Trump has been furious at Sessions for months because Sessions recused himself from any involvement in the FBI’s probe into possible collusion between the Trump campaign and Russia. And in recent days, that criticism has spilled into public view as the president has mocked and criticized Sessions in an apparent effort to force him to quit.

Yet Sessions says he still believes he made the right choice by recusing himself from the Russia probe.

“I’m confident I made the right decision,” he told Carlson. “The decision is consistent with the rule of law. And an attorney general who doesn’t follow the law is not very effective in leading the Department of Justice.”
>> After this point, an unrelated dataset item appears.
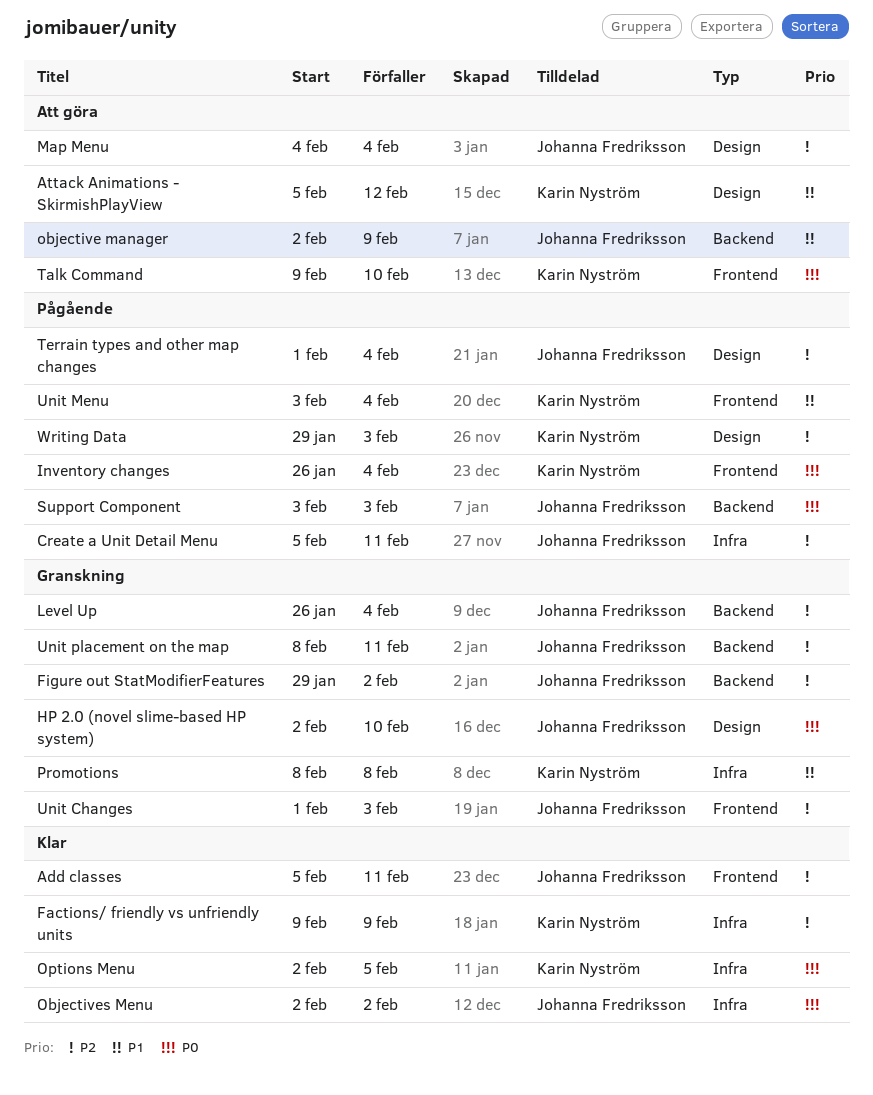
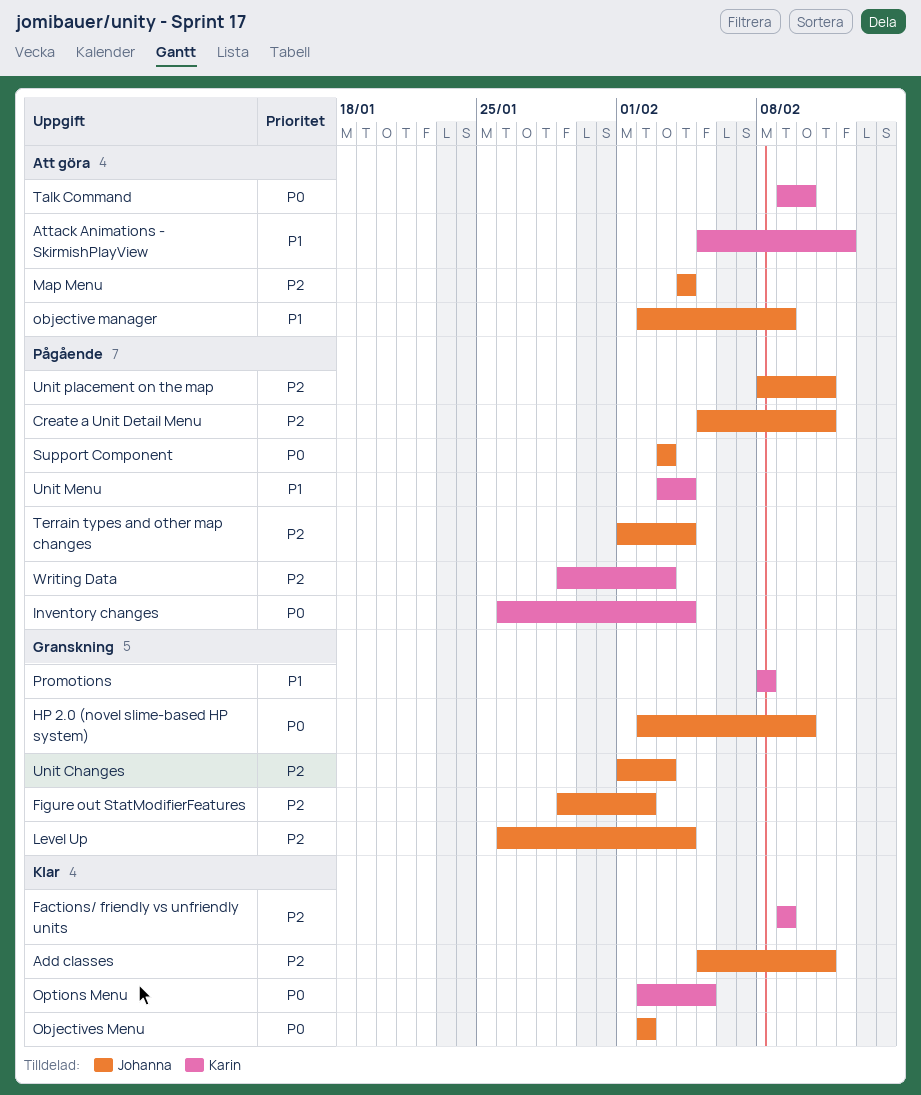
Unit placement on the map, status: Granskning -> Pågående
“I serve at the pleasure of the president. If he wants to make a change, he can certainly do so,” Sessions added. Perhaps to avoid that outcome, he made sure to remind Trump — who was almost certainly watching the interview on one of the TVs he had installed in the White House to feed his cable news addiction — of their shared beliefs on cracking down on immigration, transnational gangs, and prosecuting leakers.

“He wants all of us to do our jobs, and that’s what I intend to do”

He also made sure to flatter the president. "The president of the United States is a strong leader," Sessions told Carlson. "He has had a lot of criticisms and he’s steadfastly determined to get his job done, and he wants all of us to do our jobs, and that’s what I intend to do."

In sum, the five-minute interview revealed a man clearly struggling with how the president is treating him in public but still committed to serving the administration’s agenda until he’s relieved from duty.

Rumors are swirling that Trump might fire Sessions if he doesn’t quit. But a number of Republicans in Congress have spoken out in defense of their former colleague — with Sen. Lindsey Graham (R-SC) going so far as warning Trump that “if Jeff Sessions is fired, there will be holy hell to pay.”

It’s unclear what Sessions can do at this point to get back in the president’s good graces. Meeting with the president face to face might be a good start, but Sessions says there are no plans to make that happen anytime soon.

“I don’t think it’s on the calendar yet,” he told Carlson.